__Brief__: Please copy the listing below line for line, changing nothing.

☆ ☆ ☆

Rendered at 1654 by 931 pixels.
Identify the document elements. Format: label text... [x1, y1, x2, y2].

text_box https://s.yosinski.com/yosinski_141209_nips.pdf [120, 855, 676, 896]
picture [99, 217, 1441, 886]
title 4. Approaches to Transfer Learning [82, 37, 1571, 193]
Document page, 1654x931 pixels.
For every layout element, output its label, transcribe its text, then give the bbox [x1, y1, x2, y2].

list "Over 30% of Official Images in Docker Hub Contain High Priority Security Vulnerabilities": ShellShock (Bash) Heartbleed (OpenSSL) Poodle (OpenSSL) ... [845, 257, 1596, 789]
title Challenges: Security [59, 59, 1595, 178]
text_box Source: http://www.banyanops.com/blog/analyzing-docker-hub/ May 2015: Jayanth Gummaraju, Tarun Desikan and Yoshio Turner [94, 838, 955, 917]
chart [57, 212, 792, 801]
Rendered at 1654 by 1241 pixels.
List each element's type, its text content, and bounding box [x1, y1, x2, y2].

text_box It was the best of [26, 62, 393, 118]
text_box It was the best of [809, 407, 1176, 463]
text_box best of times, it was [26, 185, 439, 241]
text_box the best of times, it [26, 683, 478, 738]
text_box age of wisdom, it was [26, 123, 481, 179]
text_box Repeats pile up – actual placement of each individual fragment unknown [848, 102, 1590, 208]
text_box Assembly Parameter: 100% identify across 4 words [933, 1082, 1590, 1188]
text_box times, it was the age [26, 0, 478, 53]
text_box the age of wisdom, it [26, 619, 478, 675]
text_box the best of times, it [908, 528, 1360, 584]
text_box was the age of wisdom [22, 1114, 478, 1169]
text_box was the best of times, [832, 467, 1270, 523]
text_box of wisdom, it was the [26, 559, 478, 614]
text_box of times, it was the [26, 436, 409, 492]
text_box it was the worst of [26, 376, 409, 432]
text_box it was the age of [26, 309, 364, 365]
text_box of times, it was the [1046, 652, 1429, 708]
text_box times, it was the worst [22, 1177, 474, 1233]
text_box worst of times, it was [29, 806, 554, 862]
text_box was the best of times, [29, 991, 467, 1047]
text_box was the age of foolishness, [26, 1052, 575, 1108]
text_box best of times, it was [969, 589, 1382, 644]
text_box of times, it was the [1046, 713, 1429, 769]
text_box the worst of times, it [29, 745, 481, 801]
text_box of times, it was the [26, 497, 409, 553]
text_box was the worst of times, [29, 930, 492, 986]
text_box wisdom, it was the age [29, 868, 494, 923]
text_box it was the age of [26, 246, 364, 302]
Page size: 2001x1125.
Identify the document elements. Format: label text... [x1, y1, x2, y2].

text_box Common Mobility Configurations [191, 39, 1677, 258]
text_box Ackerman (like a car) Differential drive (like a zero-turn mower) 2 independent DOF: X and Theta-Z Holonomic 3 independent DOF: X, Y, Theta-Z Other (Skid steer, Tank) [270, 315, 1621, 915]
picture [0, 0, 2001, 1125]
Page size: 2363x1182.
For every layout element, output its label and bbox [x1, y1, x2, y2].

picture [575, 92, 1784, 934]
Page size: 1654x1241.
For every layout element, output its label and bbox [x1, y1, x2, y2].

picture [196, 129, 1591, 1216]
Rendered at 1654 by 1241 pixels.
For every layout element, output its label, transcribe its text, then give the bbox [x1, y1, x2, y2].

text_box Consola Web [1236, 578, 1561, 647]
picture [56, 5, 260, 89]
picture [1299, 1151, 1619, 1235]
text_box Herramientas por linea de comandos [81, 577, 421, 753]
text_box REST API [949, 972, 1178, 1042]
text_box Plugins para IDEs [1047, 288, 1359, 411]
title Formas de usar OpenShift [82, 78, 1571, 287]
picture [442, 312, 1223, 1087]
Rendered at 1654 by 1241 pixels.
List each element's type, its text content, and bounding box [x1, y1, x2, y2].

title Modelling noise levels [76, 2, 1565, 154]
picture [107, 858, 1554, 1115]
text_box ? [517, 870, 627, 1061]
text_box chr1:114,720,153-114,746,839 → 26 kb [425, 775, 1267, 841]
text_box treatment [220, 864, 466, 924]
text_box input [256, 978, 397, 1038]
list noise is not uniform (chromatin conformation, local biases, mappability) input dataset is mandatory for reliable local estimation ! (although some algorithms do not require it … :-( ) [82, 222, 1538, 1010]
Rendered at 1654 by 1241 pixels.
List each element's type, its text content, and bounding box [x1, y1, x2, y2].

☆ ☆ ☆

__The response__:
Rendered at 1654 by 931 pixels.
Identify the document elements. Format: label text... [x1, y1, x2, y2].

text_box https://s.yosinski.com/yosinski_141209_nips.pdf [120, 855, 676, 896]
picture [99, 217, 1441, 886]
title 4. Approaches to Transfer Learning [82, 37, 1571, 193]
Document page, 1654x931 pixels.
For every layout element, output its label, transcribe its text, then give the bbox [x1, y1, x2, y2].

list "Over 30% of Official Images in Docker Hub Contain High Priority Security Vulnerabilities": ShellShock (Bash) Heartbleed (OpenSSL) Poodle (OpenSSL) ... [845, 257, 1596, 789]
title Challenges: Security [59, 59, 1595, 178]
text_box Source: http://www.banyanops.com/blog/analyzing-docker-hub/ May 2015: Jayanth Gummaraju, Tarun Desikan and Yoshio Turner [94, 838, 955, 917]
chart [57, 212, 792, 801]
Rendered at 1654 by 1241 pixels.
List each element's type, its text content, and bounding box [x1, y1, x2, y2].

text_box It was the best of [26, 62, 393, 118]
text_box It was the best of [809, 407, 1176, 463]
text_box best of times, it was [26, 185, 439, 241]
text_box the best of times, it [26, 683, 478, 738]
text_box age of wisdom, it was [26, 123, 481, 179]
text_box Repeats pile up – actual placement of each individual fragment unknown [848, 102, 1590, 208]
text_box Assembly Parameter: 100% identify across 4 words [933, 1082, 1590, 1188]
text_box times, it was the age [26, 0, 478, 53]
text_box the age of wisdom, it [26, 619, 478, 675]
text_box the best of times, it [908, 528, 1360, 584]
text_box was the age of wisdom [22, 1114, 478, 1169]
text_box was the best of times, [832, 467, 1270, 523]
text_box of wisdom, it was the [26, 559, 478, 614]
text_box of times, it was the [26, 436, 409, 492]
text_box it was the worst of [26, 376, 409, 432]
text_box it was the age of [26, 309, 364, 365]
text_box of times, it was the [1046, 652, 1429, 708]
text_box times, it was the worst [22, 1177, 474, 1233]
text_box worst of times, it was [29, 806, 554, 862]
text_box was the best of times, [29, 991, 467, 1047]
text_box was the age of foolishness, [26, 1052, 575, 1108]
text_box best of times, it was [969, 589, 1382, 644]
text_box of times, it was the [1046, 713, 1429, 769]
text_box the worst of times, it [29, 745, 481, 801]
text_box of times, it was the [26, 497, 409, 553]
text_box was the worst of times, [29, 930, 492, 986]
text_box wisdom, it was the age [29, 868, 494, 923]
text_box it was the age of [26, 246, 364, 302]
Page size: 2001x1125.
Identify the document elements. Format: label text... [x1, y1, x2, y2].

text_box Common Mobility Configurations [191, 39, 1677, 258]
text_box Ackerman (like a car) Differential drive (like a zero-turn mower) 2 independent DOF: X and Theta-Z Holonomic 3 independent DOF: X, Y, Theta-Z Other (Skid steer, Tank) [270, 315, 1621, 915]
picture [0, 0, 2001, 1125]
Page size: 2363x1182.
For every layout element, output its label and bbox [x1, y1, x2, y2].

picture [575, 92, 1784, 934]
Page size: 1654x1241.
For every layout element, output its label and bbox [x1, y1, x2, y2].

picture [196, 129, 1591, 1216]
Rendered at 1654 by 1241 pixels.
For every layout element, output its label, transcribe its text, then give the bbox [x1, y1, x2, y2].

text_box Consola Web [1236, 578, 1561, 647]
picture [56, 5, 260, 89]
picture [1299, 1151, 1619, 1235]
text_box Herramientas por linea de comandos [81, 577, 421, 753]
text_box REST API [949, 972, 1178, 1042]
text_box Plugins para IDEs [1047, 288, 1359, 411]
title Formas de usar OpenShift [82, 78, 1571, 287]
picture [442, 312, 1223, 1087]
Rendered at 1654 by 1241 pixels.
List each element's type, its text content, and bounding box [x1, y1, x2, y2].

title Modelling noise levels [76, 2, 1565, 154]
picture [107, 858, 1554, 1115]
text_box ? [517, 870, 627, 1061]
text_box chr1:114,720,153-114,746,839 → 26 kb [425, 775, 1267, 841]
text_box treatment [220, 864, 466, 924]
text_box input [256, 978, 397, 1038]
list noise is not uniform (chromatin conformation, local biases, mappability) input dataset is mandatory for reliable local estimation ! (although some algorithms do not require it … :-( ) [82, 222, 1538, 1010]
Rendered at 1654 by 1241 pixels.
List each element's type, its text content, and bounding box [x1, y1, x2, y2].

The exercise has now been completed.